Synod votes to plant a new school and congregation
Pictured from left to right: Vicki Waters, David Sexton, Glen Powell and Albert Olley – members of the School Project Team.
After consideration in discernment groups and questions, the Synod meeting has voted to accept a proposal to build a new Uniting Church school with an attached congregation in Western Sydney.
The motion went to a formal majority vote after consensus could not be achieved. 86 percent of the Synod members in attendance voted in favour of the proposal.
The decision means that the Synod will now proceed in consultation with Standing Committee in preparing a new Uniting Church school in Western Sydney, with a new attached congregation and community hub. The current plan is for the school to be opened in 2025.
According to Dr Glen Powell, the school will be attached to, “a contemporary, inclusive, Gospel-centred church.”
The school would be paid for using a series of loans from Uniting Financial Services (UFS). It would be a K-12 co-educational school. There would be some 70 scholarships and bursaries for students.
The proposal was previously introduced to the Synod meeting on Wednesday 2 June by General Secretary Jane Fry.
There was robust debate over whether or not to proceed and Moderator Rev. Simon Hansford said that there would need to be consideration of those who had been opposed to the proposal.
“Help us hear the voices who are uncertain,” he said during his prayer for the Synod.

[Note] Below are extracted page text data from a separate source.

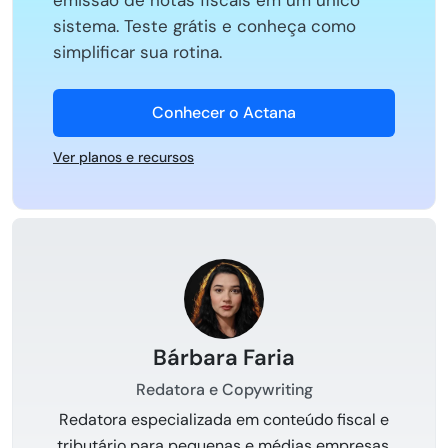
emissão de notas fiscais em um único
sistema. Teste grátis e conheça como
simplificar sua rotina.
Conhecer o Actana
Ver planos e recursos
Bárbara Faria
Redatora e Copywriting
Redatora especializada em conteúdo fiscal e
tributário para pequenas e médias empresas,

In keeping with the usual processes, Synod members asked questions about the proposal. Jason Masters suggested that the proposal would need to make explicit what was meant by “inclusion”. Another speaker arguing against the proposal suggested that the school would be establishing a space for “privileged people.”
As the issue of public education funding arose, a number of participants suggested that there was room for the church to lobby government on the issue of school funding, and advocate for public schools to receive more and better funding.
“I think we have a responsibility to step up when the government has poor policy, and a responsibility to (advocate for)…better policy,” Dr Powell said.
Rev. Dr Amelia Koh Butler said that she would prefer funding to be spent on other ministries within education.
“I would probably prefer that we spent $10-$20M on how we work in public schools, TAFEs, and Universities … but a school will do for the moment,” Rev. Dr Koh Butler said.
The proposal will now go back to Synod Standing Committee, who will consider the next steps.
The Uniting Church’s process for meetings seeks to gain consensus for proposals, and then in some cases calls for a vote if this cannot be achieved.
The final Synod meetings take place on 4 and 7 August. Insights will have full coverage.